Abstract: The pandemic spread of Vibrio parahaemolyticus is an international public health issue. Because of the outbreak potential of the organism, it is critical to establish an internationally recognized molecular subtyping protocol for V. parahaemolyticus that is both rapid and robust as a means to monitor its further spread and to guide control measures in combination with epidemiologic data. Here we describe the results of a multicenter, multicountry validation of a new PulseNet International standardized V. parahaemolyticus pulsed-field gel electrophoresis (PFGE) protocol. The results are from a composite analysis of 36 well-characterized V. parahaemolyticus isolates from six participating laboratories, and the isolates represent predominant serotypes and various genotypes isolated from different geographic regions and time periods.

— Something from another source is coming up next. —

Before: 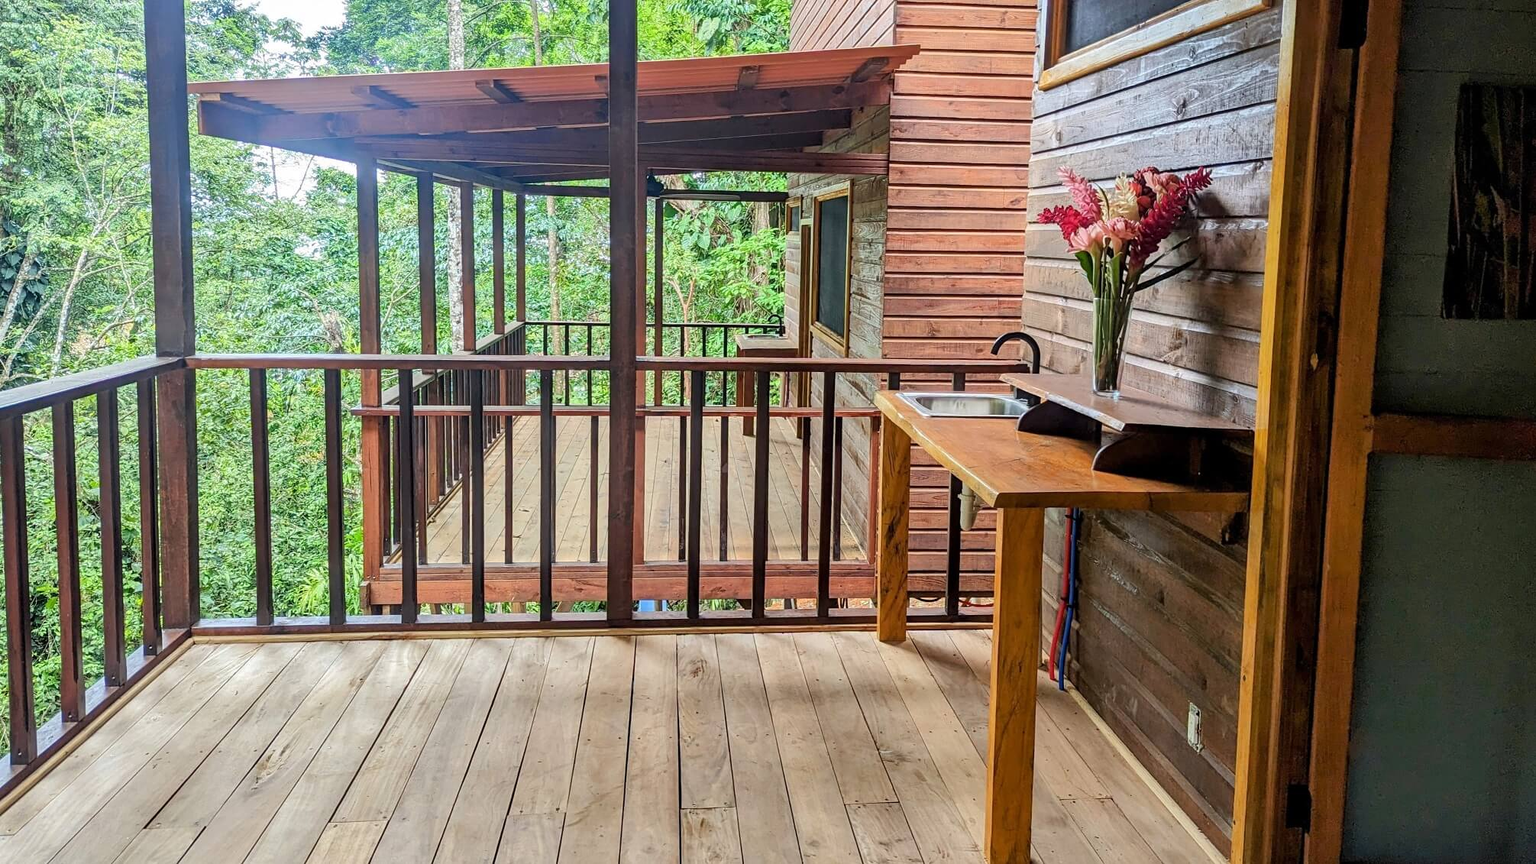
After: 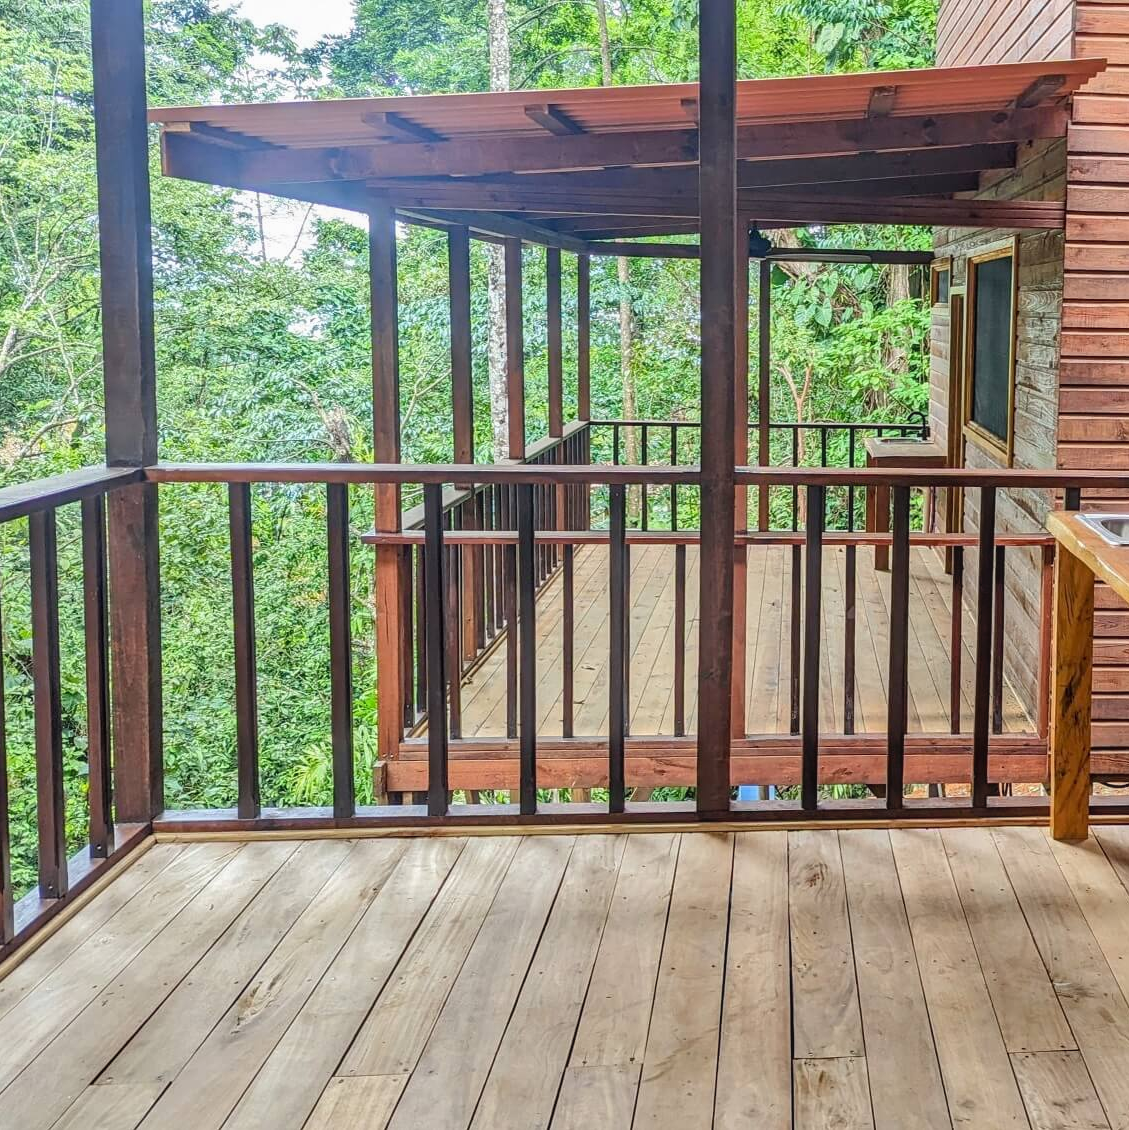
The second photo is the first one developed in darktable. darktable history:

The discriminatory power is very high, as 34 out of 36 sporadic V. parahaemolyticus strains tested fell into 34 distinguishable PFGE groups when the data obtained with two restriction enzymes (SfiI and NotI) were combined. PFGE was further able to cluster members of known pandemic serogroups. The study also identified quality measures which may affect the performance of the protocol. Nonadherence to the recommended procedure may lead to high background in the PFGE gel patterns, partial digestion, and poor fragment resolution. When these quality measures were implemented, the PulseNet V. parahaemolyticus protocol was found to be both robust and reproducible among the collaborating laboratories.